A benefit concert held in Ertegün's memory took place on 10 December 2007 at the O2 Arena in London. The headline act was the English rock band Led Zeppelin, who performed their first full-length concert in almost three decades, since the death of drummer John Bonham in 1980, in a one-off reunion. Bonham's son Jason Bonham played drums during the band's set, and he also sang backing vocals on two songs.

The concert also included Paolo Nutini, Mick Jones of Foreigner and Bill Wyman's Rhythm Kings who supported their acts, and additionally shared the stage with them.
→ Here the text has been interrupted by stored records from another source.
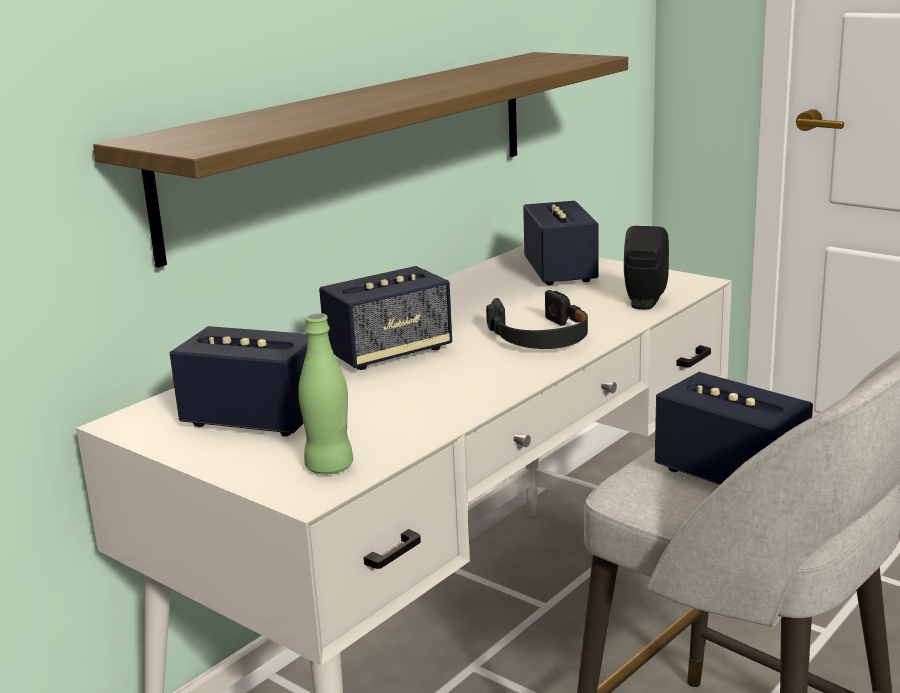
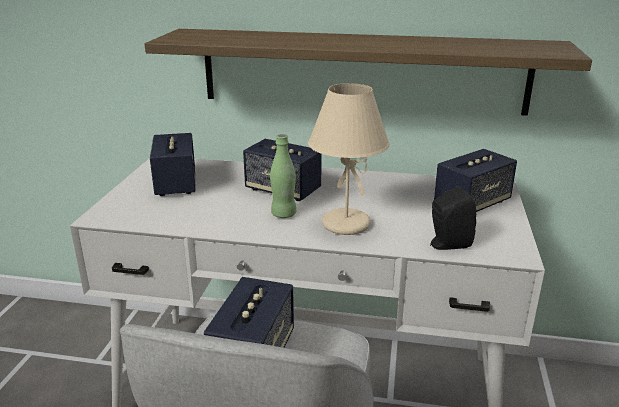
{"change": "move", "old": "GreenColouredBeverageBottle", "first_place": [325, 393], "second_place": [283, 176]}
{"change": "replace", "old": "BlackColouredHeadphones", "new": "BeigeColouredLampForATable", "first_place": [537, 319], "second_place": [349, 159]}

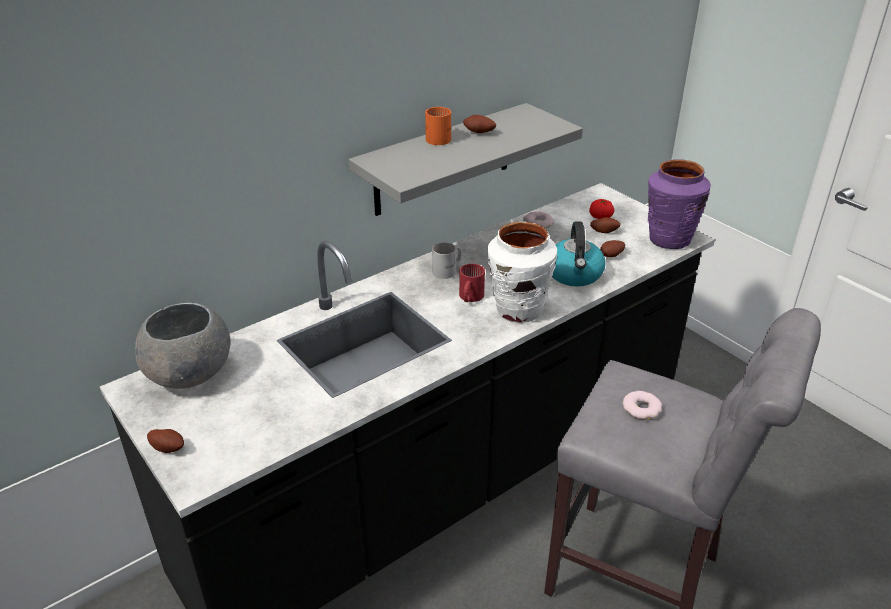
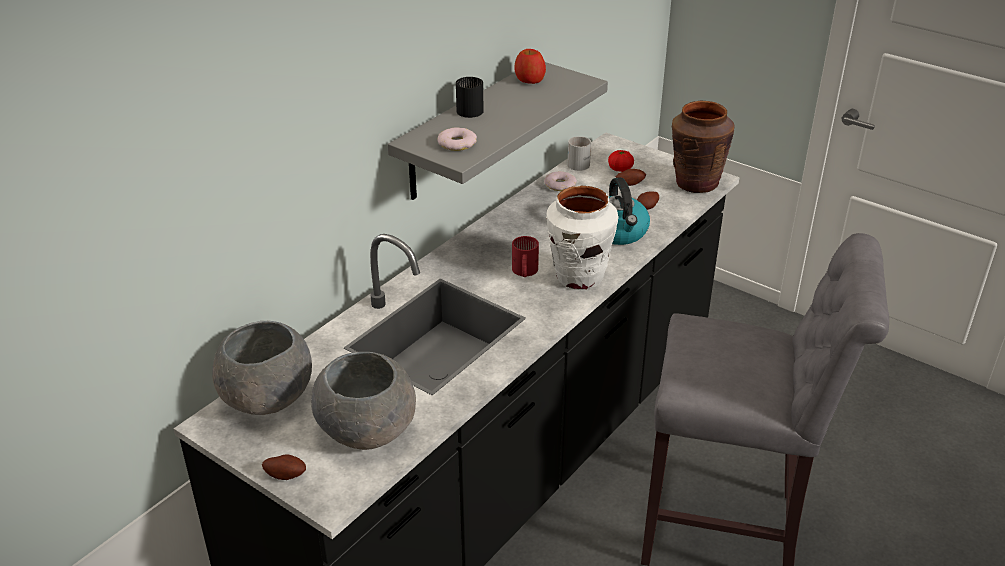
{"change": "recolor", "old": "OrangeyMug", "new": "BlackColouredMug", "first_place": [438, 126], "second_place": [469, 97]}
{"change": "move", "old": "WhiteMug", "first_place": [446, 260], "second_place": [579, 153]}
{"change": "delete", "old": "WholePotato", "first_place": [479, 124]}
{"change": "move", "old": "Donut", "first_place": [642, 405], "second_place": [457, 139]}
{"change": "recolor", "old": "PurpleColouredVase", "new": "BrownColouredVase", "first_place": [679, 204], "second_place": [703, 147]}
{"change": "insert", "new": "GreyishServingBowl", "second_place": [363, 401]}
{"change": "insert", "new": "Apple", "second_place": [530, 66]}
The show was held to raise money for the Ahmet Ertegun Education Fund, which pays for university scholarships in the UK, US and Turkey. The show had been scheduled for late November but was postponed by two weeks because Jimmy Page fractured a finger.

===Art collection===
Ertegun's collection of modernist works is now housed at The Baker Museum in Naples, Florida. The collection includes works by Oscar Bluemner, Thomas Hart Benton, Stuart Davis, Werner Drewes, John Ferren, Ilya Bolotowsky, and Albert Swinden; Ertegun's alma mater, St. John's College, presented an exhibition of works from this collection in 2015.

==In popular culture==
Ertegun has been represented several times in popular culture. In Ray, the biopic of Ray Charles, he is portrayed by Curtis Armstrong. In Beyond the Sea, the biopic about Bobby Darin, he is played by Tayfun Bademsoy. He appeared as an interview subject in the documentary film "Blind Willie's Blues" (1997 and 2023).

== Controversies ==
=== Views on the Armenian Genocide ===
Musician Serj Tankian (from System of a Down) has claimed that Ertegun was against recognising the Armenian Genocide in line with the official policy of Turkey, Ertegun's home country.

In December 2006 (shortly after Ertegun's death), Harut Sassounian, an Armenian-American writer and contributor for The Huffington Post, published an op-ed in which he claims that he had talked with Ertegun, and that Ertegun did acknowledge the Armenian Genocide, and he even wished to speak publicly about it; according to Sassounian, Ertegun "firmly believed that once Ankara put the issue of the Genocide behind it, the country would attain the respect of the international community and would not waste its efforts and resources to counter Armenian efforts for Genocide recognition". The writer ends his piece by explaining: "I could not write this column while he [Ertegun] was alive, since I did not want him to become the target of hate mails and threats from Turkish extremists by alerting them that he was considering the possibility of issuing a public statement on the Armenian Genocide. Alas, he passed away without being able to do so, which is a great loss for both Armenians and Turks. I hasten to add that it is a greater loss for Turkey. Ertegun believed that by acknowledging the Genocide, Turkey would earn many political dividends and lose practically nothing!"

=== 2017 sexual harassment/assault allegation ===
In 2017, music executive Dorothy Carvello alleged that Ertegun tried to remove her underwear and groped her under her shirt at a public event in 1987. Her book Anything for a Hit tells of her experiences.